DeepSeek Vision vs alternatives
| Feature | DeepSeek V4-Pro | GPT-4o | Gemini 3.5 Pro |
|---|---|---|---|
| Price (input) | $1.74/M | $2.50/M | $1.25/M |
| Price (output) | $3.48/M | $10.00/M | $5.00/M |
| Image efficiency | 90 KV entries | ~870 KV entries | ~1,100 KV entries |
| Context window | 1M | 128K | 2M |
| OCR quality | Very good | Excellent | Excellent |
| Complex reasoning | Good | Excellent | Very good |
| Open weights | Yes (MIT) | No | No |
| Data sovereignty | China | US | US |
| Video input | No | Yes | Yes |
Bottom line: If cost matters more than marginal accuracy differences, DeepSeek Vision is the obvious choice. If you’re processing documents, screenshots, or doing batch image analysis, the 10-14x cost savings add up to thousands of dollars on real workloads.
Getting started
- Get an API key at platform.deepseek.com
- New accounts get 5M free tokens (enough for ~55,000 image analyses on V4-Flash)

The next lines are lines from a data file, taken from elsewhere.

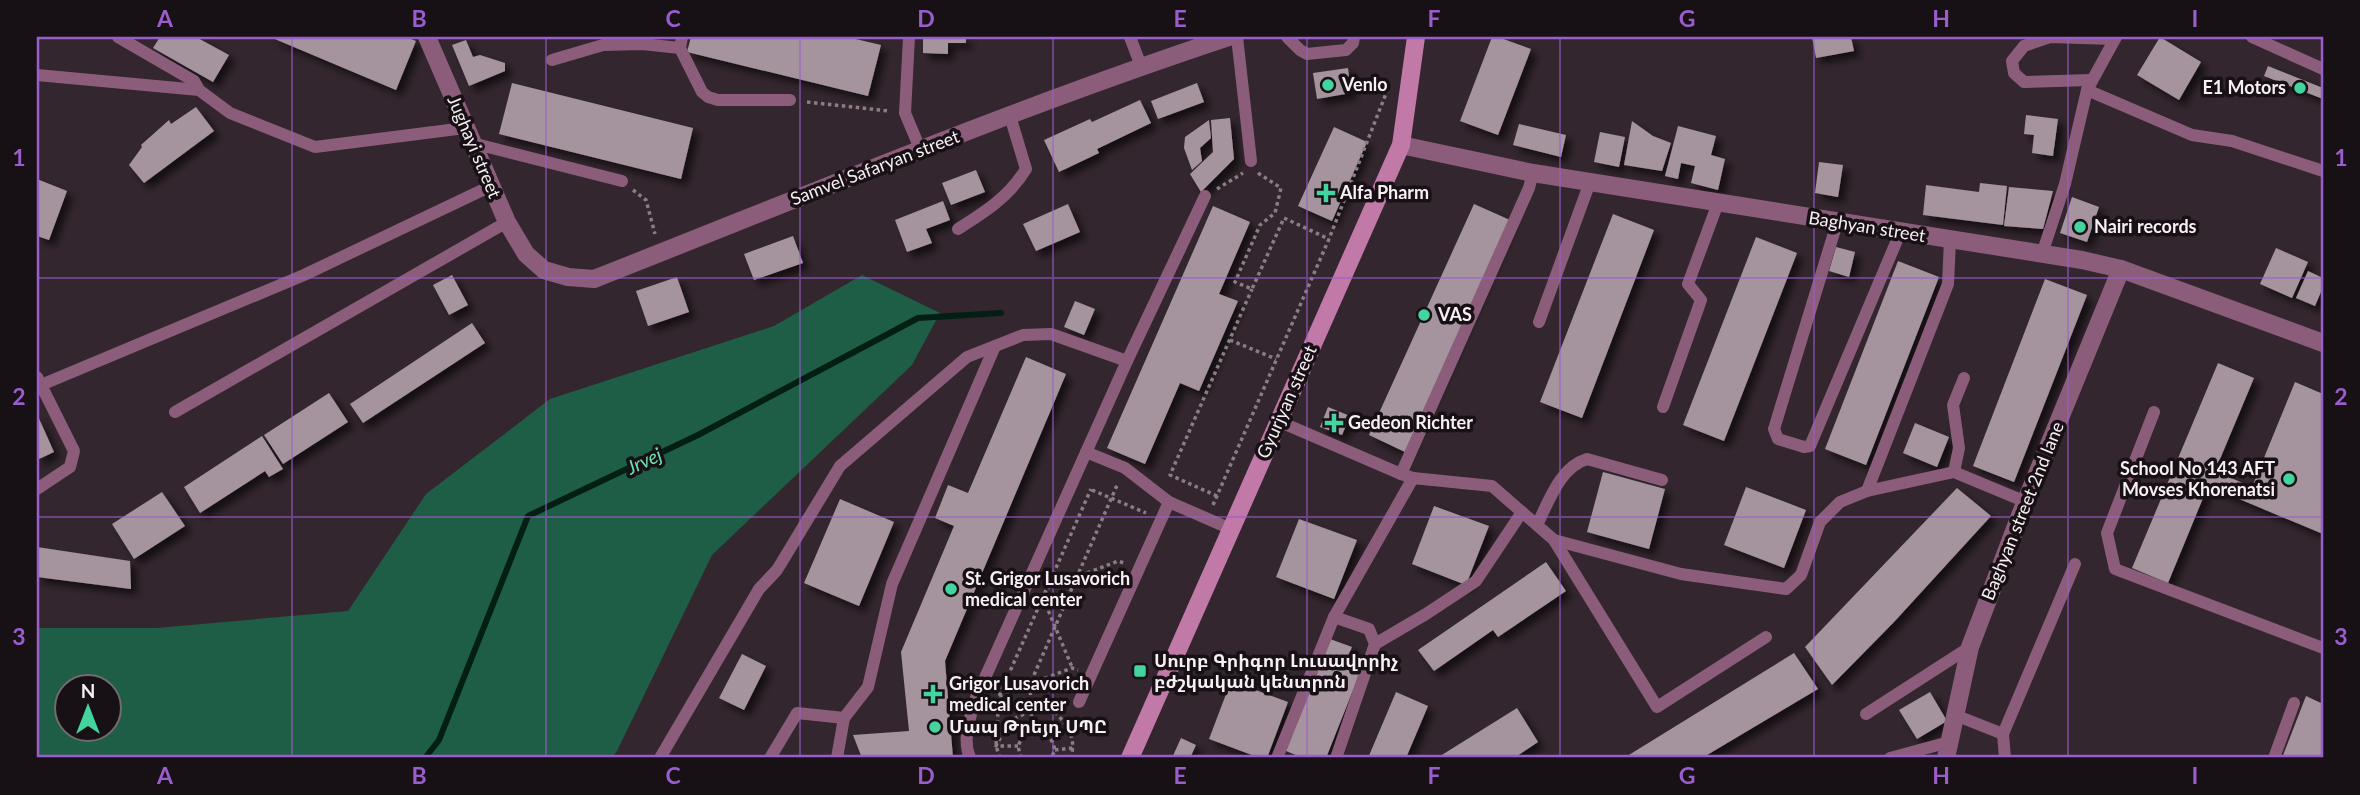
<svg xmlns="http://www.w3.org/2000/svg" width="2360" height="795" viewBox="0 0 2360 795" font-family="Lato,'Noto Sans Armenian',sans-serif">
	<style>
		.green { fill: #1f5e46; fill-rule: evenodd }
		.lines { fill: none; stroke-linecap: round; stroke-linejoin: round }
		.stream { stroke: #031e14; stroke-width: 6 }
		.building { fill: #a5949e; filter: url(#shadow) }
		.path { stroke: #8a7e85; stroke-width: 3.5; stroke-dasharray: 3.5 3.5; stroke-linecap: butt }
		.service { stroke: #8b5d7a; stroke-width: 12 }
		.minor { stroke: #8b5d7a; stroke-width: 18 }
		.tertiary { stroke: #8b5d7a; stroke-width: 18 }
		.secondary { stroke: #c179a7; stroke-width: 18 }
		.grid { fill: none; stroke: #9a5dcc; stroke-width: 2; stroke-opacity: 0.55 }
		.poi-dot { fill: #43d4a0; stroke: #171115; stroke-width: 2.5 }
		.labels { text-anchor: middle; stroke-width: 7; stroke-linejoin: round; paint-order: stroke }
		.poi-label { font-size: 18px; font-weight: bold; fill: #f8eff4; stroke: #171115; text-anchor: start }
		.street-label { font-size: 18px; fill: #f8eff4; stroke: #171115 }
		.water-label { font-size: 19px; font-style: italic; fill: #6de3b4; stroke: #171115 }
		.neatline { fill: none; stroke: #9a5dcc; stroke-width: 2.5 }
		.grid-label { font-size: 23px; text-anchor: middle; font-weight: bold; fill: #9a5dcc }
	</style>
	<defs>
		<filter id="shadow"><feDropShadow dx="6" dy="6" stdDeviation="3.5" flood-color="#0009"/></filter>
	</defs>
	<rect width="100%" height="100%" fill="#33262e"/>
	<path class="green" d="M862 275 940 313 912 365 712 555 617 751 611 758H37V628H157L348 611 426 494 550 399 774 326ZM66 686H108V728H66Z"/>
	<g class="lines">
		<polyline class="stream" points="425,758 439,740 528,516 698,435 918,318 1001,313"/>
	</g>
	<g class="building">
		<polygon points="160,37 196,37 229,55 213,82 153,48"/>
		<polygon points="270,37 406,37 416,41 396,90"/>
		<polygon points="691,37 847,37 881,45 868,96 687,52"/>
		<polygon points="923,37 966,37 966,43 948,43 948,54 923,53"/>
		<polygon points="1492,37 1498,37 1531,49 1498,135 1460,121"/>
		<polygon points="1812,37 1851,37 1854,51 1816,58"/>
		<polygon points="2160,37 2201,62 2179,100 2137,75"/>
		<polygon points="466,40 473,57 480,55 505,63 505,71 469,86 452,45"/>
		<polygon points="2268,66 2323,88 2323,99 2264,76"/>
		<polygon points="1348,68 1351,93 1317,99 1313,73"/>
		<polygon points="512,83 693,128 681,179 499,134"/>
		<polygon points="1197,83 1204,102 1158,119 1151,101"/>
		<polygon points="1140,100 1151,123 1097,149 1099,153 1059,172 1044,140 1090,119 1092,122"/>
		<polygon points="196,107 214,131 144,183 129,165 142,147 141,145 169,120 171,124"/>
		<polygon points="2026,115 2058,119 2053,156 2032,153 2034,135 2024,134"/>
		<polygon points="1230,118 1234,159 1201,192 1190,174 1213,152 1211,120"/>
		<polygon points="1209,120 1211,138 1200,148 1202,161 1192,170 1184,148 1185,137"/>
		<polygon points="1632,121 1653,136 1671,143 1662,171 1624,165"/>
		<polygon points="1519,124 1566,135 1561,157 1513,145"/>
		<polygon points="1678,126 1716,136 1711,155 1725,159 1718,190 1691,183 1695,166 1681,163 1678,179 1665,176"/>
		<polygon points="1334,127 1367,142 1332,221 1298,206"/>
		<polygon points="1600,132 1625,137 1619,167 1594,162"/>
		<polygon points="1819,162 1843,165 1838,197 1815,193"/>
		<polygon points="976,170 985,192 951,205 942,183"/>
		<polygon points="37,179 67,191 49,240 37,236"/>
		<polygon points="1980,183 2007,186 2003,225 1923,215 1926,185 1979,192"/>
		<polygon points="2009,187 2053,191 2043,229 2004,226"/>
		<polygon points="2072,197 2099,207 2087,242 2060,233"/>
		<polygon points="943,201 950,220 926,229 932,243 907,252 895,220"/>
		<polygon points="1068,204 1080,232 1036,251 1023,224"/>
		<polygon points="1474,204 1510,220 1405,452 1369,435"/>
		<polygon points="1213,206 1250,222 1219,294 1238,301 1199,391 1180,383 1145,464 1107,448"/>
		<polygon points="1613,214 1654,230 1582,418 1540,402"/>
		<polygon points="793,236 803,263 754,280 744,254"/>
		<polygon points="1756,237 1797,253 1724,441 1683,425"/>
		<polygon points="1836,247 1855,252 1849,277 1829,271"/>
		<polygon points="2276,248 2308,262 2292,298 2260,284"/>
		<polygon points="1898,261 1939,277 1866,465 1825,449"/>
		<polygon points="2308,271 2323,278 2323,287 2315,306 2296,298"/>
		<polygon points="452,275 468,305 449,315 433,285"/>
		<polygon points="677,277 689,312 648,326 636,291"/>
		<polygon points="2045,279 2087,295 2014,482 1973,466"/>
		<polygon points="1075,301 1095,309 1084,335 1064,327"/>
		<polygon points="472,323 485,343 363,423 350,404"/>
		<polygon points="1026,357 1066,374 945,661 953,758 862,758 853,735 909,731 901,652 954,526 935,518 948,485 968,493"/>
		<polygon points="2218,363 2254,378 2215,471 2252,487 2295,382 2323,394 2323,534 2208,486 2168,583 2132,568"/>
		<polygon points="329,393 348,422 283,464 264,435"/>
		<polygon points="1328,407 1350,416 1342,435 1320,427"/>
		<polygon points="37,414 54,452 37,460"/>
		<polygon points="1915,423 1949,437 1937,467 1903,453"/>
		<polygon points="262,436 283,469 269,477 265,471 200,513 184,487"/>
		<polygon points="1603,472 1665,489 1649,549 1587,532"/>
		<polygon points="1746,487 1806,510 1784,568 1724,545"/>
		<polygon points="1957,488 1991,516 1894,622 1832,685 1805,647"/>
		<polygon points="162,492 185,526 134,559 112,524"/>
		<polygon points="840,499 894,522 859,606 804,583"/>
		<polygon points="1434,506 1489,526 1466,585 1412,564"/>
		<polygon points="1299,519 1357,540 1334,599 1276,577"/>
		<polygon points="37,547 130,561 131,589 37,577"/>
		<polygon points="1546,562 1566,591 1498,637 1493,630 1434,671 1418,650"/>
		<polygon points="1330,639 1352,647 1345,664 1361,670 1326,758 1303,758 1286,751"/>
		<polygon points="1794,653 1818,689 1702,758 1624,758"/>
		<polygon points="742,654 766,666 744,710 719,698"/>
		<polygon points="1231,681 1288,702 1267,758 1260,758 1209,739"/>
		<polygon points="1396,692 1428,706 1406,758 1368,758"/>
		<polygon points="1930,692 1947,721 1917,739 1899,710"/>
		<polygon points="2306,696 2323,704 2323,750 2319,758 2282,758"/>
		<polygon points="1517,708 1538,742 1514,758 1437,758"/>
		<polygon points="1181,738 1196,745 1190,758 1172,758"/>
	</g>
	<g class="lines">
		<g class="path">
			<polyline points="807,102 889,111"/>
			<polyline points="1258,173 1281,188 1275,213 1260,225 1235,282 1252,289 1284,218 1329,239"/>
			<polyline points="1217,189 1243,173"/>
			<polyline points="633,190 646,200 655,234"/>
			<polyline points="1230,340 1276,359"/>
			<polyline points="1092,490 1146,513"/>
			<polyline points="1217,496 1170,475 1252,289"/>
			<polyline points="1213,505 1329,239 1387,91"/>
			<polyline points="1048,588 1118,561 1124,563"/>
			<polyline points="1043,598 1072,667"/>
			<polyline points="999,696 1072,668 1078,670"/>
			<polyline points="1032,730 1030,684 1118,483"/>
			<path d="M1018 746H996L1009 721 1031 711 1055 712C1069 727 1076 737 1071 758"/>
			<polyline points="1055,750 1073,748"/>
			<polyline points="1000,758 996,746 999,696 1091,489"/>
			<path d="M1021 758 1018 746C1028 723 1049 725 1055 750L1051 758"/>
		</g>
		<g class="service">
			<polyline points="118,37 194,81 199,90"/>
			<polyline points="682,37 680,48 702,92 708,97 718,100 790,100"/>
			<polyline points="909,37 905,113 921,151"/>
			<polyline points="1130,37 1141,66"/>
			<polyline points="1237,37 1251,161"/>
			<polyline points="1287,37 1300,50 1307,54 1346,50 1353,43 1354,37"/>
			<polyline points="2252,37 2323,69"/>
			<polyline points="552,60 603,45 642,44 680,48"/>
			<polyline points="37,75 199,90 230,113 315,147 465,128"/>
			<polyline points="2091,80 2024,82 2014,73 2012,61 2024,46 2050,37 2113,39"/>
			<polyline points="2087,90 2192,135 2232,141 2323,171"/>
			<polyline points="472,143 622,181"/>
			<polyline points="1837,223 1774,429 1778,439 1804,447 1810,446 1900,233"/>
			<path d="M958 229C985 212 1009 197 1026 169L1010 116"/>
			<polyline points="2042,254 2065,184 2087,90 2116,37"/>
			<polyline points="1539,322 1590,182"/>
			<polyline points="37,377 74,451 70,467 37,489"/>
			<polyline points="41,385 304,275 491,186"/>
			<polyline points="1663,407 1701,300 1688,284 1718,203"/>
			<polyline points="175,412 507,222"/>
			<polyline points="2154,412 2107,533 2115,569 2323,648"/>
			<polyline points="1278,421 1401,474 1413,478 1492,486 1554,540 1657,707 1766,637"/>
			<polyline points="1086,452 1125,468 1169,502 1231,529"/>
			<polyline points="1954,472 1959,448 1953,405 1964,378"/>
			<polyline points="1401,474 1529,188 1533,173"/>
			<polyline points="1867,491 1948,284 1950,240"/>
			<path d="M1537 525C1549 501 1560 467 1587 459L1662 480"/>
			<polyline points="1554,540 1681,574 1786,589 1801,575 1820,522 1840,502 1867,491 1954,472 2026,502"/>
			<polyline points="1334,617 1369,629 1375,644 1336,758"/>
			<polyline points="1375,644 1426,614 1476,581 1522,512"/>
			<polyline points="1079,702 1169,502"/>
			<polyline points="1866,714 1970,647"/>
			<polyline points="1955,715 2003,734 2005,758"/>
			<polyline points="2003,734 2075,564"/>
			<polyline points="660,758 759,589 777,570 840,466 967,357 1023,335 1051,334 1127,361"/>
			<polyline points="770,758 797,713 844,718 868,687 892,584 995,346"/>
			<polyline points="837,758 844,718"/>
			<path d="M970 758C962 739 970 719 975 700L1127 361 1205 196"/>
			<polyline points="1277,758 1334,617 1413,478"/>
			<polyline points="1890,758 1949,742"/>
			<polyline points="2274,758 2294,703"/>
		</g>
		<polyline class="minor" points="1946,758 1970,647 2021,513 2121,269"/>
		<g class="tertiary">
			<path d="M427 37 507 222 526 254 544 270 568 277 594 279C805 196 1014 108 1229 37"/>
			<polyline points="1401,145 1533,173 2082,260 2121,269 2323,343"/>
		</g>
		<polyline class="secondary" points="1130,758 1401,145 1416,37"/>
	</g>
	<path class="grid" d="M292 37V758M546 37V758M800 37V758M1053 37V758M1307 37V758M1560 37V758M1814 37V758M2068 37V758M37 278H2323M37 517H2323"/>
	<g class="poi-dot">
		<circle cx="1328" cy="85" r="7"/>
		<circle cx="2300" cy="88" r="7"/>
		<path d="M1322.5 182.5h7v7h7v7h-7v7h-7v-7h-7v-7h7z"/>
		<circle cx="2080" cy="227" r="7"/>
		<circle cx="1424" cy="315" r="7"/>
		<path d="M1330.5 412.5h7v7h7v7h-7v7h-7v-7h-7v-7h7z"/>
		<circle cx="2289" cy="479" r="7"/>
		<circle cx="951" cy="589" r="7"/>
		<rect x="1133" y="664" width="14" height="14" rx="3.5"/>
		<path d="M929.5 683.5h7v7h7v7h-7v7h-7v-7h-7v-7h7z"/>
		<circle cx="935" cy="727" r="7"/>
	</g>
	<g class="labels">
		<g class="poi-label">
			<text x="1342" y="91">Venlo</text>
			<text x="2286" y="94" text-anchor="end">E1 Motors</text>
			<text x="1340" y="199">Alfa Pharm</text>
			<text x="2094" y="233">Nairi records</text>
			<text x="1438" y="321">VAS</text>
			<text x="1348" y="429">Gedeon Richter</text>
			<text x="2275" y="475" text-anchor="end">School No 143 AFT<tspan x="2275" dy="21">Movses Khorenatsi</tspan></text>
			<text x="965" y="585">St. Grigor Lusavorich<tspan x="965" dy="21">medical center</tspan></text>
			<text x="1154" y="667">Սուրբ Գրիգոր Լուսավորիչ<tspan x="1154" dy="21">բժշկական կենտրոն</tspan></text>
			<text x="949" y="690">Grigor Lusavorich<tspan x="949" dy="21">medical center</tspan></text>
			<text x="949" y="733">Մապ Թրեյդ ՍՊԸ</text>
		</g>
		<g class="street-label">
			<text transform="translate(474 147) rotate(67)" y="6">Jughayi street</text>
			<text transform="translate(875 168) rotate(-21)" y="6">Samvel Safaryan street</text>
			<text transform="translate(1867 227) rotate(9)" y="6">Baghyan street</text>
			<text transform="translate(1287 402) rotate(-66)" y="6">Gyurjyan street</text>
			<text transform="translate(2023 511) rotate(-68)" y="6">Baghyan street 2nd lane</text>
		</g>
		<g class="water-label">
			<text transform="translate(644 461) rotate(-25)" y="7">Jrvej</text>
		</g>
	</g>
	<rect width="2360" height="795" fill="none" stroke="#171115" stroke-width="77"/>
	<g transform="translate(88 708)"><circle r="33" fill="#171115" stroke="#716a6e" stroke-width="2"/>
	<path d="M0-5L12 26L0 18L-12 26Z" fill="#43d4a0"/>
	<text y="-10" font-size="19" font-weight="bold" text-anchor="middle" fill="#f8eff4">N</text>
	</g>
	<rect x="38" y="38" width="2284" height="718" class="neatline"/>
	<g class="grid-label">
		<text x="165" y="27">A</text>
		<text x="419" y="27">B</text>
		<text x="673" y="27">C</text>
		<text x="926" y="27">D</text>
		<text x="1180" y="27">E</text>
		<text x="1434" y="27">F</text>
		<text x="1687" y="27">G</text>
		<text x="1941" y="27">H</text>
		<text x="2195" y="27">I</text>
		<text x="19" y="166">1</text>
		<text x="2341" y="166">1</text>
		<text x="19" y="405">2</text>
		<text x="2341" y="405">2</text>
		<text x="19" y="645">3</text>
		<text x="2341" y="645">3</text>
		<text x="165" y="784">A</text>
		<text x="419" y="784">B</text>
		<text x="673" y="784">C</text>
		<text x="926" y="784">D</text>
		<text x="1180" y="784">E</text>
		<text x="1434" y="784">F</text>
		<text x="1687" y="784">G</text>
		<text x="1941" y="784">H</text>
		<text x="2195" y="784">I</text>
	</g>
</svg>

- Use any OpenAI-compatible SDK with
base_url="https://api.deepseek.com" - Start with V4-Flash for speed/cost, upgrade to V4-Pro for complex reasoning
FAQ
Is DeepSeek Vision as good as GPT-4o?
For most practical tasks (OCR, document extraction, screenshot understanding), it’s 90-95% as good at 10-14x lower cost. For complex multi-step visual reasoning, GPT-4o still has an edge.
Can I use DeepSeek Vision with sensitive documents?
The API routes through Chinese infrastructure. If data sovereignty matters, self-host using the open weights on HuggingFace (MIT license, no restrictions).
Does DeepSeek Vision support video?
No, only static images currently. For video understanding, you’ll need GPT-4o or Gemini.
How many images can I send in one request?
Multiple images are supported in a single request. The total context window is 1M tokens, and images use roughly 90 tokens each, so theoretically thousands per request.
Is there a free tier?
New accounts get 5 million free tokens. After that, V4-Flash starts at $0.14 per million tokens, which means $1 gets you roughly 7 million input tokens or ~77,000 image analyses.
How does it compare to the banned Claude Fable 5?
Fable 5 had superior visual reasoning but is currently unavailable due to US export controls. For developers affected by the ban, DeepSeek Vision is the most cost-effective alternative with open weights you can self-host without any access restrictions.